Looking to outfit your mobile workers with new PDAs in 2004? Unless they sport wireless connectivity, you could risk falling behind your competitors. According to Randy Giusto, VP of personal technology at market research firm IDC, the percentage of unconnected PDAs—those with no embedded wireless connection or voice capability—is on the decline. “The unconnected PDA has got some life to it, but when we look at the roadmaps from most of the vendors over the next year, it’s pretty obvious that a large percentage of the products they’re going to ship are going to have some kind of wireless connectivity to them; most notably it’s voice,” says Giusto, author of new reports on the futures of the PDA and handset markets.
Giusto cites the prolonged economic downturn for slow enterprise-wide PDA adoption, but he predicts that PDA sales will pick up with the economy. Moreover, he asserts that PDAs are still a good business tool, for the simple reason they always have been. “Despite all the push on specialized applications, people are still buying PDAs for basic PIM functionality and the new mobile office applications, like e-mail.” Giusto says he sees “people starting to move e-mail to wireless and do it on the device instead of on a notebook.” That’s a good sign for PDA vendors, who are led in the market-share battle by Palm, with HP in second and Dell coming up strong for third.

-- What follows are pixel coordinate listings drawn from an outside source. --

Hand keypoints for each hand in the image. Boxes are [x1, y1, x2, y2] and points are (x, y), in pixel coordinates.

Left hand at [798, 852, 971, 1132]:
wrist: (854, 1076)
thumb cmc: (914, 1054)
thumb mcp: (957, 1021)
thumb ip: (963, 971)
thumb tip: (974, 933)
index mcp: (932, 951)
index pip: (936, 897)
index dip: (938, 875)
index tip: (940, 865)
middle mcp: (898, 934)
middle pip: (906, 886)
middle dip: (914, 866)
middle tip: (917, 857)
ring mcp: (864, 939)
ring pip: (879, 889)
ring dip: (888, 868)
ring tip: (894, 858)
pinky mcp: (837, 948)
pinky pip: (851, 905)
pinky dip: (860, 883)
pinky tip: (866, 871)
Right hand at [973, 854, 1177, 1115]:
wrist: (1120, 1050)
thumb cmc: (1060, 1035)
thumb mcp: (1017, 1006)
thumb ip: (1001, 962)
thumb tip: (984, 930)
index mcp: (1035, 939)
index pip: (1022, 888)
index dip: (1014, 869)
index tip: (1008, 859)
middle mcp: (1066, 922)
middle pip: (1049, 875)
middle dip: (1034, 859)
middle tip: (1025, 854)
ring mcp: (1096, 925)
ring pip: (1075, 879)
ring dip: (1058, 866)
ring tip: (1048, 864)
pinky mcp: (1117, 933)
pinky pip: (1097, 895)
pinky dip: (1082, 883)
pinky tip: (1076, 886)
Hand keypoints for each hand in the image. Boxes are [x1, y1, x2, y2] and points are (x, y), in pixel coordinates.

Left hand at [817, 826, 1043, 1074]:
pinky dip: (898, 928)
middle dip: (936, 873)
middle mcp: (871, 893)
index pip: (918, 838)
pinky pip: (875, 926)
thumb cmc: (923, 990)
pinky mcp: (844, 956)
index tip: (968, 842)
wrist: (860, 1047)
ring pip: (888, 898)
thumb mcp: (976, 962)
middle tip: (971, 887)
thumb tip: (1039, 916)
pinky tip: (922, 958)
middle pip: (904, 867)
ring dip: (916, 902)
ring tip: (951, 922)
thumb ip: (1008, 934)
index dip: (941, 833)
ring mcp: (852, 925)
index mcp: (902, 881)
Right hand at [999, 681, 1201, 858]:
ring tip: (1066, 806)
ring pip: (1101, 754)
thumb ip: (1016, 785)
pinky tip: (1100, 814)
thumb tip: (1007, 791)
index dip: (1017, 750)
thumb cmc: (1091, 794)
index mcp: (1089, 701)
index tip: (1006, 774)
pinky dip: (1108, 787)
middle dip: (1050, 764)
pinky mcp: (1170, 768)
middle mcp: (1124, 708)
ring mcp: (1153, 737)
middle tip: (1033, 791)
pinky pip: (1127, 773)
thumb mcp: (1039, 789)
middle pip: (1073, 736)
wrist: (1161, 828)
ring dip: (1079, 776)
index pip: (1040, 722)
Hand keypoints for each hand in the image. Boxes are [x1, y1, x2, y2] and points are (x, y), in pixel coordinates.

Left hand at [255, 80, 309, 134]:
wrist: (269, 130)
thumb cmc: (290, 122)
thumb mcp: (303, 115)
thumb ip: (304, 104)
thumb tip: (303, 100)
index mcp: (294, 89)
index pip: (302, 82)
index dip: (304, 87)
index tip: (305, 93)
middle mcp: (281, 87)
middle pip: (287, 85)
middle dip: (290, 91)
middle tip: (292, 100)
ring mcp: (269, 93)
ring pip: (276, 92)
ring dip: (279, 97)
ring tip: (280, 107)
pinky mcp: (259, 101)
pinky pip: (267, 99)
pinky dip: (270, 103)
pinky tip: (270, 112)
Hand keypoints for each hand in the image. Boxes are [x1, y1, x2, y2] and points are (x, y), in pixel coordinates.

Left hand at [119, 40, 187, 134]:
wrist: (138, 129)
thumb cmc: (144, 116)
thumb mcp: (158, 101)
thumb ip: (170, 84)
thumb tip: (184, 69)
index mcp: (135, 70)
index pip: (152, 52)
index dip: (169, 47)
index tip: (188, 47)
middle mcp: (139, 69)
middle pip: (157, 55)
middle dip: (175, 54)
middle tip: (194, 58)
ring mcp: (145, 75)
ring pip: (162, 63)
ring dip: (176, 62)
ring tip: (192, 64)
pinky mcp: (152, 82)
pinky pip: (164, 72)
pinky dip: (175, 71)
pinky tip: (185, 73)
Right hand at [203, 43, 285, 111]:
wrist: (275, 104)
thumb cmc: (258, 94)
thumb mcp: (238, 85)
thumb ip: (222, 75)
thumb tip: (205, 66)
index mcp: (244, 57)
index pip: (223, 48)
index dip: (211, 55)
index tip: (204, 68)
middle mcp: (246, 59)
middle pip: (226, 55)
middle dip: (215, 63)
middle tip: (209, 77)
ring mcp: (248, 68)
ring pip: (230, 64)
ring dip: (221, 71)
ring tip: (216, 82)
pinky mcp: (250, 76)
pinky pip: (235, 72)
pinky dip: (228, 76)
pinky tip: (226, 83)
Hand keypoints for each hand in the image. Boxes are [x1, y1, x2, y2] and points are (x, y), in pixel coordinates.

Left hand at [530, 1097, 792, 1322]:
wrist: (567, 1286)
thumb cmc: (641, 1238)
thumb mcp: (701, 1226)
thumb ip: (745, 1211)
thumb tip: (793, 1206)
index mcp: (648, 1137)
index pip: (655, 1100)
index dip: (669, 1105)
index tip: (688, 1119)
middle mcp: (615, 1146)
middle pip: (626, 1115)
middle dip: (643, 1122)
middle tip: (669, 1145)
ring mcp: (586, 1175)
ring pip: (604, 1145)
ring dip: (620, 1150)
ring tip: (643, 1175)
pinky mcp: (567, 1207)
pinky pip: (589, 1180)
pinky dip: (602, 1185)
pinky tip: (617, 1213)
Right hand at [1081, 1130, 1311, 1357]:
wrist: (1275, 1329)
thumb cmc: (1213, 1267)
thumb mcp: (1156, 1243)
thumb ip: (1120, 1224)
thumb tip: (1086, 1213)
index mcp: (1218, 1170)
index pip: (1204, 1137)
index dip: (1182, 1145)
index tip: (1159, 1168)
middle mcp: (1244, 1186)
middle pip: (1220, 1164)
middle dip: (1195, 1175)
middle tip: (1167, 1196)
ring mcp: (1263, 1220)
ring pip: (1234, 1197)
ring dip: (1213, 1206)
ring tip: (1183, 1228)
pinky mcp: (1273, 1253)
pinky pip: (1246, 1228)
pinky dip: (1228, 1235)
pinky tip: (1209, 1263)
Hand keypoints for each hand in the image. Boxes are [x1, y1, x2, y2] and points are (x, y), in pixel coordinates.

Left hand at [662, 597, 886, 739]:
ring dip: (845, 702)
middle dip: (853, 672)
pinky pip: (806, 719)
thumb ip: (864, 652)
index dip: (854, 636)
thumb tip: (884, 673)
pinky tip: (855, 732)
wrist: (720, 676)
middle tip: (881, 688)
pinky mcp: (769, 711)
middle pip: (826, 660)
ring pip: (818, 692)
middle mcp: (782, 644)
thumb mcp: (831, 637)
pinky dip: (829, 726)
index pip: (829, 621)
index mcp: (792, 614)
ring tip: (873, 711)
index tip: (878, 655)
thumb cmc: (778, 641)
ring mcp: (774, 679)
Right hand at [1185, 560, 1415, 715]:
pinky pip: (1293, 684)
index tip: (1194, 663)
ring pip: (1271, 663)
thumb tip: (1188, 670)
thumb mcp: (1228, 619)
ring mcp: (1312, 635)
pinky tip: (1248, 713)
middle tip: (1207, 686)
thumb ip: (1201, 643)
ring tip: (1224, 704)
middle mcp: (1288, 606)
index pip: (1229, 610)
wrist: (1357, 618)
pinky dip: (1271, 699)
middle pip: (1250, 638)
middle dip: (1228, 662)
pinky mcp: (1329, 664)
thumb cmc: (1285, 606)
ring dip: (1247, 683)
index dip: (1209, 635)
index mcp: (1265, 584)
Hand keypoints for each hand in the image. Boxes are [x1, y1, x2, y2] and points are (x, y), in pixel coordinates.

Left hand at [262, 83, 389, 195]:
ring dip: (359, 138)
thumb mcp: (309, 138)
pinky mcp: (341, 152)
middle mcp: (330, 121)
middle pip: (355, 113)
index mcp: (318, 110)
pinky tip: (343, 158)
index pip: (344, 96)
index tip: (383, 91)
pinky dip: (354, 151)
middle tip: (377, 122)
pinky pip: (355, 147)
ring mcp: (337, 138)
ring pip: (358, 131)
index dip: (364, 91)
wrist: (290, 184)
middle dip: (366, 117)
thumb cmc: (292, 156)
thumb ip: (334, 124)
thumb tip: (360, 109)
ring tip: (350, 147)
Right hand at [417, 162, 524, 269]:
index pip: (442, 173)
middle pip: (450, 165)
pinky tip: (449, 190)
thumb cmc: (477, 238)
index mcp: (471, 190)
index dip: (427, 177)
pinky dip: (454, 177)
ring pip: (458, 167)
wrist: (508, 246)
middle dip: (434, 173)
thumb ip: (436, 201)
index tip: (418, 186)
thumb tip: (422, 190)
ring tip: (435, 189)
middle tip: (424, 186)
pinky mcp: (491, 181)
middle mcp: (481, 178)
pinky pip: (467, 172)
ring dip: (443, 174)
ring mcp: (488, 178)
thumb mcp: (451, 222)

The economy equally battered the handset market. “Handset markets took it on the chin the last two years,” Giusto explains. “This year we should see some modest growth, then things should start to pick up next year.” Enterprise spending on handsets will remain slow, however, “because IT budgets are pretty much locked down for the remainder of this year and [enterprises] are being very conservative over the next 12 months.”
In terms of converged handset/PDA devices, giving these devices a voice is key to their future, Giusto says. “This [converged] market has not done that well. It’s a bit over-hyped, but we think that with the PDA vendors adding more voice capabilities those numbers will continue to grow.”